Case Study 2 — The App That Ran Out of Connections

A web service started returning "too many connections" errors under load and eventually fell over. The cause wasn't the database's capacity — it was the application opening (and leaking) a connection per request, with no pool. Connection management is part of database access, not an afterthought.

Background

A growing web app connected to PostgreSQL on each request: open a connection, run a query, return the response. Under light traffic it was fine. As traffic grew, errors appeared:

FATAL: sorry, too many clients already

and requests began timing out. The database CPU wasn't maxed; queries were fast. Yet the app was failing — because it had exhausted PostgreSQL's connection limit.
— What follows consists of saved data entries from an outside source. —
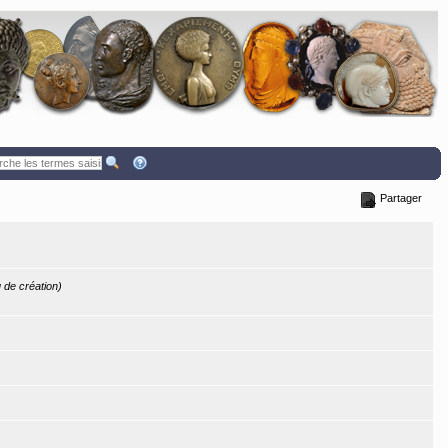
Partager
u de création)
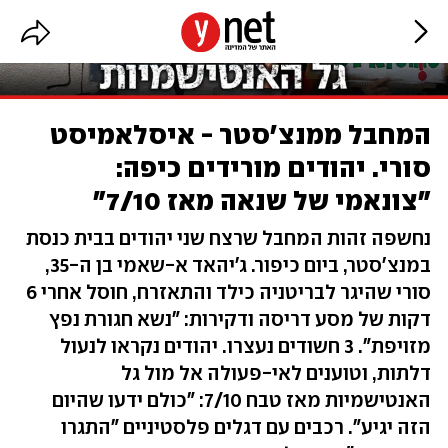
המחבל ממנצ'סטר - איסלאמיסט
סורי. יהודים מורידים כיפה:
"צונאמי של שנאה מאז 7/10"
נחשפה זהות המחבל שרצח שני יהודים בבית כנסת
במנצ'סטר, ביום כיפור. ג'יהאד א-שאמי בן ה-35,
סורי שהיגר לבריטניה כילד והתאזרח, חוסל אחרי 6
דקות של מסע דריסה ודקירות: "נשא חגורת נפץ
מזויפת". 3 חשודים נעצרו. יהודים נקראו לנעול
דלתות, וטוענים לאי-פעולה אל מול גל
האנטישמיות מאז טבח 7/10: "כולם ידעו שהיום
הזה יגיע". רכבים עם דגלים פלסטיניים "התגרו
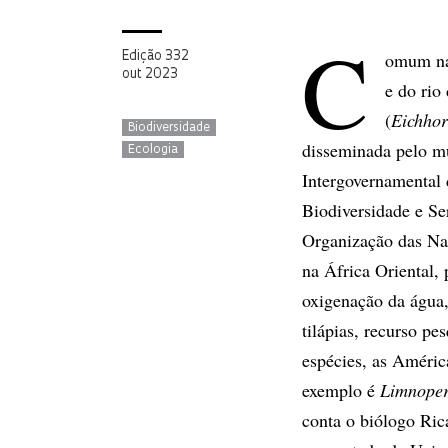
C
omum na
Edição 332
out 2023
e do rio
(
Eichhor
Biodiversidade
disseminada pelo mu
Ecologia
Intergovernamental d
Biodiversidade e Se
Organização das Na
na África Oriental,
oxigenação da água,
tilápias, recurso p
espécies, as Améri
exemplo é
Limnoper
conta o biólogo Ric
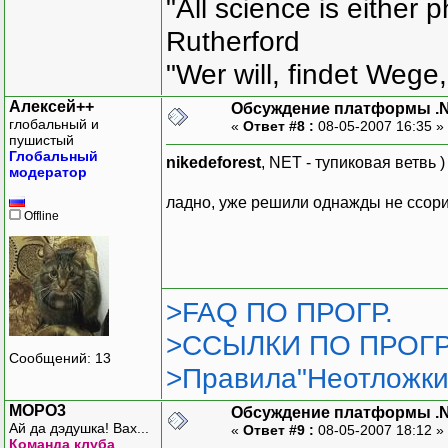
"All science is either 
Rutherford
"Wer will, findet Wege,
Алексей++
Обсуждение платформы .
глобальный и
«
Ответ #8 :
08-05-2007 16:35 »
пушистый
Глобальный
nikedeforest
, NET - тупиковая ветвь )
модератор
ладно, уже решили однажды не ссориц
Offline
>FAQ ПО ПРОГР.
>ССЫЛКИ ПО ПРОГР
Сообщений: 13
>Правила"Неотложки
MOPO3
Обсуждение платформы .
Ай да дэдушка! Вах...
«
Ответ #9 :
08-05-2007 18:12 »
Команда клуба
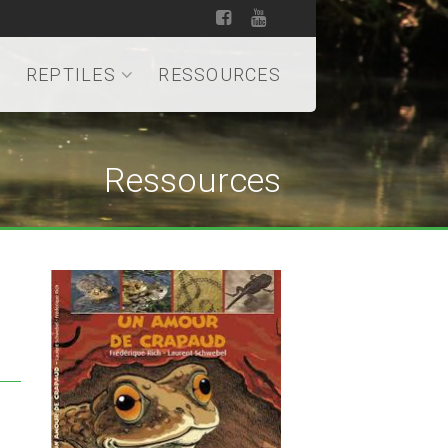
REPTILES
RESSOURCES
Ressources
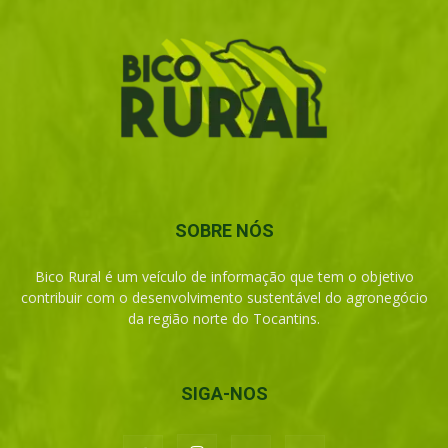
SOBRE NÓS
Bico Rural é um veículo de informação que tem o objetivo
contribuir com o desenvolvimento sustentável do agronegócio
da região norte do Tocantins.
SIGA-NOS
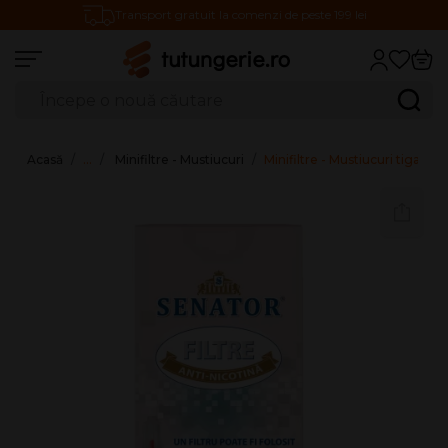
Transport gratuit la comenzi de peste 199 lei
Căutare produse
Caută
Acasă
…
Minifiltre - Mustiucuri
Minifiltre - Mustiucuri tigar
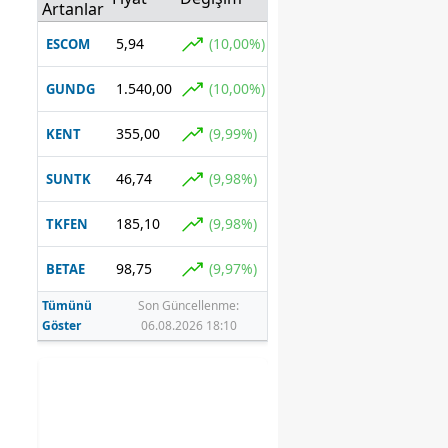
Perşembe
Artanlar
akşamına
damga vuran
5,94
(10,00%)
ESCOM
bölüm!
1.540,00
(10,00%)
GUNDG
355,00
(9,99%)
KENT
46,74
(9,98%)
SUNTK
185,10
(9,98%)
TKFEN
98,75
(9,97%)
BETAE
Tümünü
Son Güncellenme:
Göster
06.08.2026 18:10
What went wrong: connection-per-request, plus leaks

Two compounding problems:

  1. A connection per request. Each incoming HTTP request opened a new psycopg2.connect(...). PostgreSQL allows a bounded number of connections (max_connections, often ~100), each costing a backend process and memory (Chapters 27–28). Under concurrency, hundreds of simultaneous requests tried to open hundreds of connections — past the limit — and the rest got too many clients already.

  2. Leaked connections. Worse, some code paths opened a connection and, on an error, never closed it (no finally, no context manager). Those connections lingered, "leaking" — consuming slots without doing work. Over hours, leaked connections accumulated until even modest traffic hit the ceiling.

# ❌ a connection per request, leaked on error
def handle_request(req):
    conn = psycopg2.connect(**params)     # new connection every time
    cur = conn.cursor()
    cur.execute(...)                       # if this raises, conn is never closed → leak
    result = cur.fetchall()
    conn.close()
    return result

The classic symptom: "we added more app servers to handle load, and the database got slower / started erroring." More app servers × per-request connections = even more connections slamming the database — scaling the app made the connection problem worse (Chapter 27).

The fix: pooling + guaranteed cleanup

1. Use a connection pool — a small, reused set of connections shared across requests:

from psycopg2 import pool
db_pool = pool.ThreadedConnectionPool(minconn=2, maxconn=10, **params)

def handle_request(req):
    conn = db_pool.getconn()              # borrow from the pool
    try:
        with conn.cursor() as cur:
            cur.execute(...)
            result = cur.fetchall()
        conn.commit()
        return result
    finally:
        db_pool.putconn(conn)             # ALWAYS return it (even on error)

Now many requests share ~10 connections instead of opening hundreds. The database sees a small, steady connection count regardless of request volume.

2. Guarantee cleanup with finally / context managers, so a connection is always returned (or closed) even when the handler raises — no more leaks.

3. For larger scale, an external pooler (PgBouncer). In front of the database, PgBouncer multiplexes thousands of client connections onto a small pool of real database connections — the standard production answer (Chapters 27, 38). App servers connect to PgBouncer; PgBouncer manages the precious database connections.

After pooling and guaranteed cleanup, the too many clients errors vanished, and the app scaled smoothly — the database now saw a bounded, reused connection set.

The analysis

  1. Connections are a bounded, expensive resource. PostgreSQL handles a limited number well; each is a backend process with memory. Treating connections as free (one per request) exhausts that limit under concurrency. Connection management is a first-class part of database access.

  2. Pool, don't open-per-request. A pool maintains a small set of reusable connections shared across many requests — keeping the server's connection count sane while serving high volume. This is the fix for too many clients.

  3. Always return/close connections — even on error. Leaks (un-closed connections on exception) silently consume slots until the app fails. Use finally or context managers so cleanup is guaranteed regardless of how the code path exits.

  4. Scaling app servers can worsen it. Without pooling (or with a per-app pool that doesn't account for total servers), adding app instances multiplies connections to the database. PgBouncer in front decouples client connection count from database connection count.

  5. Symptom vs. cause. The database wasn't overloaded by work (CPU fine, queries fast) — it was overloaded by connections. "Too many clients" / mysterious timeouts with a healthy-looking database is the connection-exhaustion signature; the fix is pooling, not a bigger box.

Discussion questions

  1. Why does opening a connection per request fail under concurrency, even when queries are fast?
  2. How does a leaked connection (un-closed on error) make the problem worse over time?
  3. How does a connection pool fix too many clients already?
  4. Why can adding more app servers make connection exhaustion worse, and how does PgBouncer help?
  5. ⭐ The database's CPU was fine but it was erroring. What does that tell you about diagnosing "the database is slow/failing" complaints?